Page:Le Présent, année 1, tome 1, numéros 1 à 11, juillet à septembre 1857.djvu/94

Le texte de cette page a été corrigé et est conforme au fac-similé.
86
LE PRÉSENT.

Elle demanda, à voir Mlle de Lautages, fut introduite immédiatement et se jeta à ses pieds.

— Mademoiselle, lui dit-elle d’une voix coupée de sanglots, excusez-moi si je vous dérange, mais je n’ai pas voulu garder cela plus longtemps, puisque je ne dois point m’en servir. Elle lui montrait le carton posé à côté d’elle. Clotilde releva doucement Marguerite ; — Voyons, qu’y a-t-il ? Ne dois-tu plus épouser Pierre Jarry ?

— Jamais, jamais je ne l’épouserai, et elle dit en rougissant toute l’aversion qu’elle avait pour cette union.

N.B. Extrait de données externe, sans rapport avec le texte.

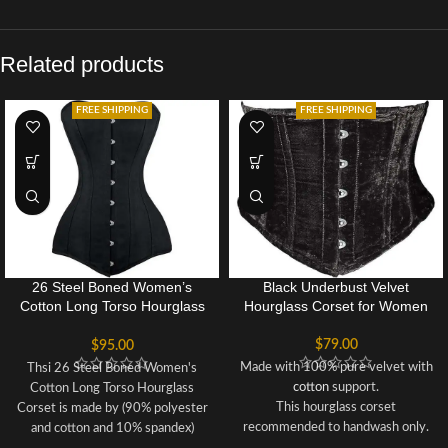
Related products
FREE SHIPPING
FREE SHIPPING
26 Steel Boned Women’s
Black Underbust Velvet
Cotton Long Torso Hourglass
Hourglass Corset for Women
Corset
$
79.00
$
95.00
Made with 100% pure velvet with
Thsi 26 Steel Boned Women's
cotton
support.
Cotton Long Torso Hourglass
This hourglass corset
Corset is made by (90% polyester
recommended to handwash only.
and cotton and 10% spandex)
Corset can reduce upto 3 to 5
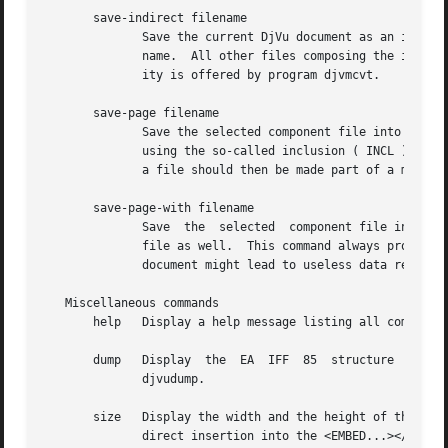
       save-indirect filename

	      Save the current DjVu document as an indirect multi-page DjVu document.  The index file of the indirect document will be named file-

	      name.  All other files composing the indirect document will be saved into the same directory as the index file.  A similar  capabil-

	      ity is offered by program djvmcvt.

       save-page filename

	      Save the selected component file into DjVu file filename.  The selected component file might import data from another component file

	      using the so-called inclusion ( INCL ) chunks.  This command then produces a file with unresolved references to imported data.  Such

	      a file should then be made part of a multi-page document containing the required data in other component files.

       save-page-with filename

	      Save  the  selected  component file into DjVu file filename.  All data imported from other component files is copied into the output

	      file as well.  This command always produces a usable DjVu file.  On the other hand, collecting several such files into a	multi-page

	      document might lead to useless data replication.

   Miscellaneous commands

       help   Display a help message listing all commands 
       dump   Display  the  EA	IFF  85  structure  of the document or of the selected component file.	A similar capability is offered by program

	      djvudump.

       size   Display the width and the height of the selected pages.  The dimensi
	      direct insertion into the <EMBED...></EMBED> tags.
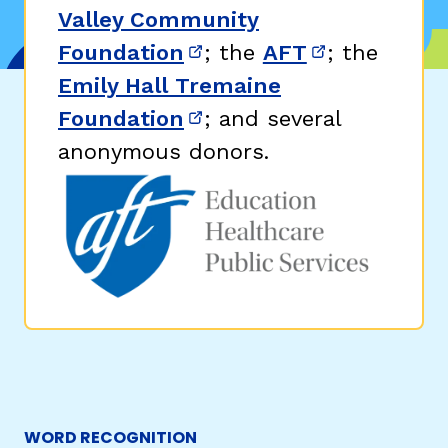
Valley Community
Foundation
; the
AFT
; the
(opens in new window)
(opens in n
Emily Hall Tremaine
Foundation
; and several
(opens in new window)
anonymous donors.
WORD RECOGNITION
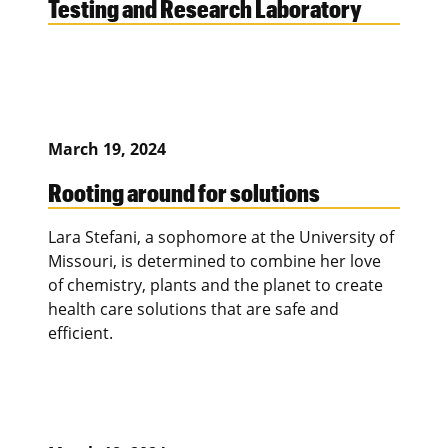
Testing and Research Laboratory
March 19, 2024
Rooting around for solutions
Lara Stefani, a sophomore at the University of
Missouri, is determined to combine her love
of chemistry, plants and the planet to create
health care solutions that are safe and
efficient.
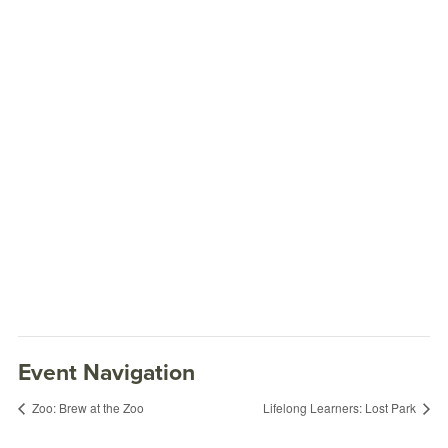
Event Navigation
Zoo: Brew at the Zoo
Lifelong Learners: Lost Park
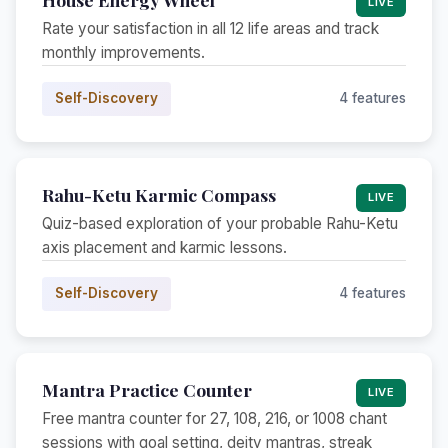
LIVE
Rate your satisfaction in all 12 life areas and track
monthly improvements.
Self-Discovery
4 features
Rahu-Ketu Karmic Compass
LIVE
Quiz-based exploration of your probable Rahu-Ketu
axis placement and karmic lessons.
Self-Discovery
4 features
Mantra Practice Counter
LIVE
Free mantra counter for 27, 108, 216, or 1008 chant
sessions with goal setting, deity mantras, streak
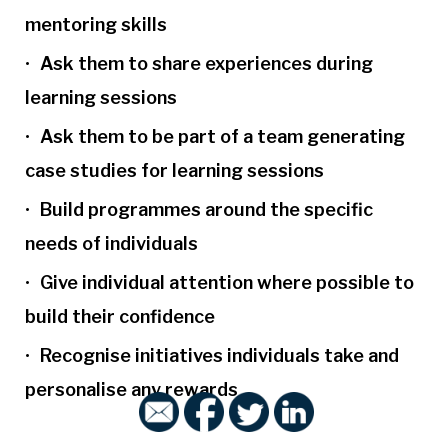
mentoring skills
Ask them to share experiences during
learning sessions
Ask them to be part of a team generating
case studies for learning sessions
Build programmes around the specific
needs of individuals
Give individual attention where possible to
build their confidence
Recognise initiatives individuals take and
personalise any rewards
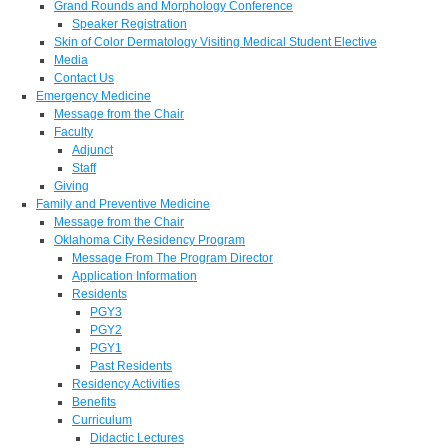
Grand Rounds and Morphology Conference
Speaker Registration
Skin of Color Dermatology Visiting Medical Student Elective
Media
Contact Us
Emergency Medicine
Message from the Chair
Faculty
Adjunct
Staff
Giving
Family and Preventive Medicine
Message from the Chair
Oklahoma City Residency Program
Message From The Program Director
Application Information
Residents
PGY3
PGY2
PGY1
Past Residents
Residency Activities
Benefits
Curriculum
Didactic Lectures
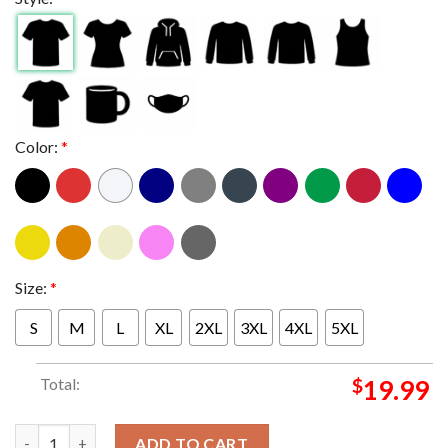
Color:
*
Size:
*
S
M
L
XL
2XL
3XL
4XL
5XL
Total:
$
19.99
Bad Omens Do You Feel Love Europe 2025 Poster Dates List Wit
ADD TO CART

— Eh bien ! console-toi, ma petite Marguerite, et essuie tes yeux. Tu resteras auprès de moi ; tu n’auras rien à faire qu’à m’aider à m’habiller et à babiller un pill de temps, en temps ; je vais faire porter ce bouquet d’oranger dans ma chambre, et quand ton caprice sera passé, que tu voudras aller à l’église, il est à ta disposition. J’espère que je ne le garderai pas longtemps.

Marguerite secoua la tête : — Mademoiselle, je prie Dieu du fond du cœur qu’il vous rende heureuse, et qu’il vous donne un mari digne de votre beauté et de votre bon cœur.

Clotilde sourit : — Un mari ! Et si j’étais comme toi. Si je ne voulais pas me marier non plus.

— Vous êtes jeune, riche et belle, mademoiselle ; vous aurez un mari jeune, riche et beau, il faut l’espérer.

— Ah ! si cette maudite campagne était finie !

— Il est officier ? dit Marguerite.

— Oui, répondit Clotilde devenue sérieuse. Il y a bien longtempsque je n’ai eu de ses nouvelles. Peut-être, il est blessé ou mort à cette heure.

Marguerite rougit en pensant à Georges.

— Mais non, il faut espérer comme tu dis, ma petite Marguerite. À propos, ton père doit être inquiet de toi, je vais l’envoyer prévenir.

Clotilde embrassa Marguerite, pour qui elle se sentait une véritable affection, et envoya dire au père Granpré que sa fille était au château, et qu’il pourrait la venir voir toutes les fois qu’il le trouverait bon.

Le père Grandpré y vint chaque jour, chaque jour il essaya de fléchir Marguerite en faveur de Pierre, qu’il aimait comme un fils et dont la tristesse le navrait, elle resta inflexible. C’est que toutes les nuits, vers onze heures, elle sortait silencieusement, se glissait comme une ombre le long des murs du château et se rendait à la cabane de l’Étang-Joli. Toutes les nuits aussi, Georges, guéri maintenant et ne pouvant se déterminer à partir, venait, à quelque distance de son palais de roseaux, attendre la jeune fille. Ils faisaient ensemble autour de l’Étang de longues et délicieuses promenades. Avec leurs charmes, ces rencontres avaient leurs dangers. Marguerite en revenait chaque matin plus pâle et plus troublée.